◆ What this task involves ◆
Nothing but the lines from the one that contains "And that other" through the end of the listing should appear, set down exactly.
%%
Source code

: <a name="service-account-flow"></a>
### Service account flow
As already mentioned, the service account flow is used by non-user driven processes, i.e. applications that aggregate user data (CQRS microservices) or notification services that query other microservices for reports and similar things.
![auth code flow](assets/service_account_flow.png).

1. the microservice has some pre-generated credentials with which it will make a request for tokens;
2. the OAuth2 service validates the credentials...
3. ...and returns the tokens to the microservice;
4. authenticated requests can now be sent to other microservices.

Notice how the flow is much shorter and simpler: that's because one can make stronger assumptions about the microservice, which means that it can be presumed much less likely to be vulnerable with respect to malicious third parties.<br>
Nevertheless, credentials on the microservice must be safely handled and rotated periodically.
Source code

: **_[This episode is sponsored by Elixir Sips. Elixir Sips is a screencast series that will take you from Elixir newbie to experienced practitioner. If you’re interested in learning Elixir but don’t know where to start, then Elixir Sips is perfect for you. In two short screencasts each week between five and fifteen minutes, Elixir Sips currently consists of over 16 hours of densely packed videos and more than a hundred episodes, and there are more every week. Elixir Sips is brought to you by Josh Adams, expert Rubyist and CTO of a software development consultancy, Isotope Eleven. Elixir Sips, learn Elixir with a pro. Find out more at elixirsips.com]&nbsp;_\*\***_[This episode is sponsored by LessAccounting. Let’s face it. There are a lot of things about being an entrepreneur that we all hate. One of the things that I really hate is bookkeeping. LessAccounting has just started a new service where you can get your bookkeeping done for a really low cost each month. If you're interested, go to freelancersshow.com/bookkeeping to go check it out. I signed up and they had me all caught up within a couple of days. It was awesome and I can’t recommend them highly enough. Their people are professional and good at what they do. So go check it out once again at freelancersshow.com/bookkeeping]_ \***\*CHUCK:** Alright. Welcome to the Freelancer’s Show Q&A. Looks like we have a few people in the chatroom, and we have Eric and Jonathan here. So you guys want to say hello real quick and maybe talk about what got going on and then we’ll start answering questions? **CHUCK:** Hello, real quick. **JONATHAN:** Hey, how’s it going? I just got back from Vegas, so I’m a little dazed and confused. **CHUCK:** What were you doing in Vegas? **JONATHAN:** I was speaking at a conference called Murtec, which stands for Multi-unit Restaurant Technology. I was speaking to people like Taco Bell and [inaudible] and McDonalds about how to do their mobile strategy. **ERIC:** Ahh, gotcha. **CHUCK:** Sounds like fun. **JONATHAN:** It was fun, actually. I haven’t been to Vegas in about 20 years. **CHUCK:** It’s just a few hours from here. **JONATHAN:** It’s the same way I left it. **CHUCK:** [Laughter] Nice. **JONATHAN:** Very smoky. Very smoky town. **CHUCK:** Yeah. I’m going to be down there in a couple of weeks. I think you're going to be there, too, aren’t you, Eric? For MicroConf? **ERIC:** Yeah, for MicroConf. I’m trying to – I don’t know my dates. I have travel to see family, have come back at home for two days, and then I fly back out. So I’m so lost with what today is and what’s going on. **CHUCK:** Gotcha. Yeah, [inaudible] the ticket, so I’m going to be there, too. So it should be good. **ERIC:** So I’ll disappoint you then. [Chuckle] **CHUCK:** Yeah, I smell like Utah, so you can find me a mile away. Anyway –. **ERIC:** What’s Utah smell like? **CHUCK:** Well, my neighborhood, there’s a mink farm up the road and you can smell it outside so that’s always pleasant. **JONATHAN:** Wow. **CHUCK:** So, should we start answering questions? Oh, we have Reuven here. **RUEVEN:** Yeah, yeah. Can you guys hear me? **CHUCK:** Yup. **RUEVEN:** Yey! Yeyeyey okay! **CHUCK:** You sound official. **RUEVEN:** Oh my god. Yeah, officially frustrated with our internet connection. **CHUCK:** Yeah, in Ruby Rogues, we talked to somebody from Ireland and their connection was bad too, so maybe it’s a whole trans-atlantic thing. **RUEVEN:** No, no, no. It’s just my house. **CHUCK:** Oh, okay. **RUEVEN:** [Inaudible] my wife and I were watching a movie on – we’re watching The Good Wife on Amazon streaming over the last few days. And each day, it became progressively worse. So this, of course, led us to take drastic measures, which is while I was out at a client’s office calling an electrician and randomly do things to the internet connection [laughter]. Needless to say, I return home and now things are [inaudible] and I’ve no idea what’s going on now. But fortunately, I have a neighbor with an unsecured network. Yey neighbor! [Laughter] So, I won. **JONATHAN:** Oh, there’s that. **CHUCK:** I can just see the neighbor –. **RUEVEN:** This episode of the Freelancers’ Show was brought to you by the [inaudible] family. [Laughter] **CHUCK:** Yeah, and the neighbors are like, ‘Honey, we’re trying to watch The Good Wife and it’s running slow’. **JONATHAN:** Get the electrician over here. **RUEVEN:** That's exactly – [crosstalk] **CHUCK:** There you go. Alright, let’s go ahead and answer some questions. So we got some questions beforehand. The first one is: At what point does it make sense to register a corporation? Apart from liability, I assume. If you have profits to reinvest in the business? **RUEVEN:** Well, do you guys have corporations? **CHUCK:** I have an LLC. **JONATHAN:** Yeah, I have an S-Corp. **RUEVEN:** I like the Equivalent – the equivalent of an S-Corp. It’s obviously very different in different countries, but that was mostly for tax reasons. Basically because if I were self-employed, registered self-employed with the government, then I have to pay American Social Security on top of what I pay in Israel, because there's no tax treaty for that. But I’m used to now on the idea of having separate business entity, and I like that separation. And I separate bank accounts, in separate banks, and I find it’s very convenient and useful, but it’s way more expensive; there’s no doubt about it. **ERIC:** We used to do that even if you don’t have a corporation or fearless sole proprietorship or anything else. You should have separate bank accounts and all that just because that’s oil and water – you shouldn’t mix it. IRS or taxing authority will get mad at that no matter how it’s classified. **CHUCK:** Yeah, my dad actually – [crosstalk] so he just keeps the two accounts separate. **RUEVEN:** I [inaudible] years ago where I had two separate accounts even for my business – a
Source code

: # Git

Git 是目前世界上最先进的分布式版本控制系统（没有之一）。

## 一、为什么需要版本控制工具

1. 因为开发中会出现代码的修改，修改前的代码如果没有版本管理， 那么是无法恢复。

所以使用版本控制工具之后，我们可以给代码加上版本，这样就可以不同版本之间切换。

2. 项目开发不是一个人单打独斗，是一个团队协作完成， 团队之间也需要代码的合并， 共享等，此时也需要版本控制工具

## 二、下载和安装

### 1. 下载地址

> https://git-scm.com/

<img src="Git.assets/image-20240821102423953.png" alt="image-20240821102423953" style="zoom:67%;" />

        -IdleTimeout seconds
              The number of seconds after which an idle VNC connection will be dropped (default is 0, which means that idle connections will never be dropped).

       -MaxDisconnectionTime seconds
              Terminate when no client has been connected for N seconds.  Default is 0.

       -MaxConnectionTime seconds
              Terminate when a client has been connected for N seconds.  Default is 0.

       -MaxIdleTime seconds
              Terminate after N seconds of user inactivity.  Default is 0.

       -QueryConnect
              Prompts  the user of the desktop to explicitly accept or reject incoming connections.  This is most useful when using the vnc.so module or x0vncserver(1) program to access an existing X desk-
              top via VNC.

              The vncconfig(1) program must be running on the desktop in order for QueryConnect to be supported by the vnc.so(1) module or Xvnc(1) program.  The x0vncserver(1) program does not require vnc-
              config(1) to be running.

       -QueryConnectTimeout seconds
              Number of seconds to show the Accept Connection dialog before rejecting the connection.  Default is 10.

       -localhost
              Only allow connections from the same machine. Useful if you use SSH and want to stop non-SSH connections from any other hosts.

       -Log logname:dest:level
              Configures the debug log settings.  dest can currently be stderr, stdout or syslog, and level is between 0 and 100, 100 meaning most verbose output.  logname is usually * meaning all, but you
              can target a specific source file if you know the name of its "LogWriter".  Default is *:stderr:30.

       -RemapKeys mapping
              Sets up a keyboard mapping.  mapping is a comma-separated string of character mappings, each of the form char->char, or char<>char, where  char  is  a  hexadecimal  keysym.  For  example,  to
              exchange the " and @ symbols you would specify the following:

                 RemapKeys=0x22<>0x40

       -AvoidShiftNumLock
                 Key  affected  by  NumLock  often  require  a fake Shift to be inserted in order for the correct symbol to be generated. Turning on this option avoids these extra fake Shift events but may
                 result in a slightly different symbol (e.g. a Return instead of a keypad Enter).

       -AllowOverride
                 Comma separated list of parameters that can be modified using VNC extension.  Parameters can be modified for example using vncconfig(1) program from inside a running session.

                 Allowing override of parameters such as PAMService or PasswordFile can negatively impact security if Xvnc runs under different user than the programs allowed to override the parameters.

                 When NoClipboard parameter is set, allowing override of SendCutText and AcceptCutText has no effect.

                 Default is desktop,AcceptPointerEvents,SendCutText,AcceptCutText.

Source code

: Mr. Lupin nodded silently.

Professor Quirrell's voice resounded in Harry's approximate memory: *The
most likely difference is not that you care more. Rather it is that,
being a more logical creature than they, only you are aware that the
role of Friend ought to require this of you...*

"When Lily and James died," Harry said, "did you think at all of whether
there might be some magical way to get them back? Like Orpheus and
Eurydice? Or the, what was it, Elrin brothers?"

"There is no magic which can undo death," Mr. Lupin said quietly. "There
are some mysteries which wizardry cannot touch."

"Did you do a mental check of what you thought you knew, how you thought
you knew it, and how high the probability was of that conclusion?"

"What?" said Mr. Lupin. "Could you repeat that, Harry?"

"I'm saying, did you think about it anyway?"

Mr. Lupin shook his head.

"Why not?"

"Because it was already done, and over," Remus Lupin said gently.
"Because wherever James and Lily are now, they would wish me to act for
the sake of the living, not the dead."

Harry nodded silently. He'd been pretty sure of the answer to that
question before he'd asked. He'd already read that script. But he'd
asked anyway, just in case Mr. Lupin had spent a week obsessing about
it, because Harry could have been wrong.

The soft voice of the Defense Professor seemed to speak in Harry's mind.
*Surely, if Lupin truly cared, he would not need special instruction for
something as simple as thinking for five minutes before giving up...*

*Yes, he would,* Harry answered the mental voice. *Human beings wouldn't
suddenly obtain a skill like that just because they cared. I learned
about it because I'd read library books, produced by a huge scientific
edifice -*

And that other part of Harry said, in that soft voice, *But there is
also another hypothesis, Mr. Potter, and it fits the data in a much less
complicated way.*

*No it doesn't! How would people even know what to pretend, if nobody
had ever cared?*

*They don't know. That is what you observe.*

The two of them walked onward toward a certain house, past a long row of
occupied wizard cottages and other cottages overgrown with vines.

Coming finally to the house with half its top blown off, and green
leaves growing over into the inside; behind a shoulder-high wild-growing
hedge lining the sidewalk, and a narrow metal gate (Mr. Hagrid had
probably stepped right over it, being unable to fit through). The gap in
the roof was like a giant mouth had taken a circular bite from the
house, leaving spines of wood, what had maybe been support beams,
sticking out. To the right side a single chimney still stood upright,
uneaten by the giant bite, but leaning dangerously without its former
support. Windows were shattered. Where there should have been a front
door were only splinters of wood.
%%
◆ Task output ◆
And that other part of Harry said, in that soft voice, *But there is
also another hypothesis, Mr. Potter, and it fits the data in a much less
complicated way.*

*No it doesn't! How would people even know what to pretend, if nobody
had ever cared?*

*They don't know. That is what you observe.*

The two of them walked onward toward a certain house, past a long row of
occupied wizard cottages and other cottages overgrown with vines.

Coming finally to the house with half its top blown off, and green
leaves growing over into the inside; behind a shoulder-high wild-growing
hedge lining the sidewalk, and a narrow metal gate (Mr. Hagrid had
probably stepped right over it, being unable to fit through). The gap in
the roof was like a giant mouth had taken a circular bite from the
house, leaving spines of wood, what had maybe been support beams,
sticking out. To the right side a single chimney still stood upright,
uneaten by the giant bite, but leaning dangerously without its former
support. Windows were shattered. Where there should have been a front
door were only splinters of wood.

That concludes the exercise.